Thunderbird Fire Crew Wrestles More Than Just Forest Fires

Post date: Aug 14, 2012 3:29:41 PM

The BC Forest Service’s Thunderbird Unit Crew is an elite wildfire management crew stationed at the Alberni Regional Airport. The 20 person unit crew can be dispatched to fight forest fires all over British Columbia as well as outside the province when necessary.

When they are not away fighting fires, the Alberni Valley is very fortunate to have the crew stationed and ready throughout most of the spring and summer months. However, this past week, the fire crew did more than just protect Vancouver Island from the risk of forest fires. The Thunderbirds volunteered their time to assist the Alberni Valley Wrestling Club with their work to host the Thunder in the Valley Drag Races.

The Alberni Valley Wrestling Club is responsible for the setup, takedown and security for the big racing event. In exchange for their work the wrestling club gets the opportunity to sell 50/50 tickets at the event. Money raised goes towards helping fund the wrestling programs which are offered at all Port Alberni schools. There are a number of wrestlers who depend on the financial assistance provided through these fundraisers to attend tournaments and training opportunities throughout the season. With a large portion of the AVWC athletes, coaches, and supporters on a cultural exchange to Europe; the Wrestling club was short a few volunteers.

“The drag races are a big event for our wrestling club. I wasn’t sure how we were going to manage with a big chunk of our group away at the Olympics. I was phoning, emailing, and sweet talking just about anyone I knew into taking a volunteer shift,” stated wrestling coach and volunteer organizer James Messenger.

The Thunderbird Fire Crew who happened to be stationed at the airport, heard about the wrestling club’s predicament and came to the rescue.

“The Thunderbirds definitely saved us,” noted Messenger. “They brought their crew in to assist us with the setup on Friday. I thought that was awesome and more than we could ever ask for.
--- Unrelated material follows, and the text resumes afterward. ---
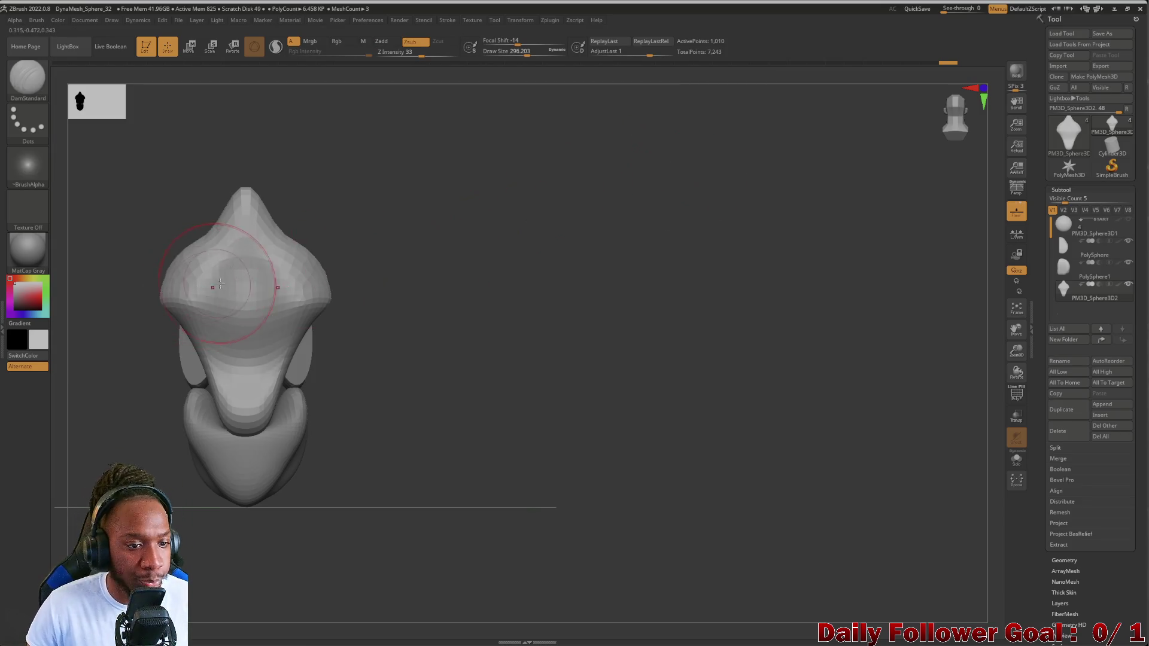
left_click_drag(245, 243, 245, 416)
left_click_drag(174, 419, 41, 418)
I guess you have to be pretty physically fit to fight forest fires. They got setup done in record time… Then a number of the crew heard we were short volunteers for security. When they heard this, a bunch of the fire crew signed up, on their days off, to help fill vacant shifts on Saturday and Sunday.”

The only thing the Thunderbirds wanted in return.

“We just wanted to know that our work would go towards supporting kids doing healthy activities in the community,” commented Thunderbird crew leader Dean Neville. “If our work can provide financial assistance to a wrestler in need: than it’s all worth it. A few members of our crew, including myself, wrestled in high school and almost everyone played a sport of some kind. We realize how much these work activities are essential in developing young adults as well as financially supporting their efforts. Our crew felt honored to be able to give back to the community since it plays host to most of our crew members during the fire season.”

The Thunderbirds were only able to provide help assuming no forest fires needed attending. Fortunately, despite the dry conditions, there were no major fires over the weekend. With the warm weather forecasted and the fire risk increasing, it is doubtful that it will be too long before the Thunderbird Unit Crew is called into forest fire action again. A reminder to stay informed with the local fire prohibitions and area restrictions and to report wildfires throughout the remainder of the fire season.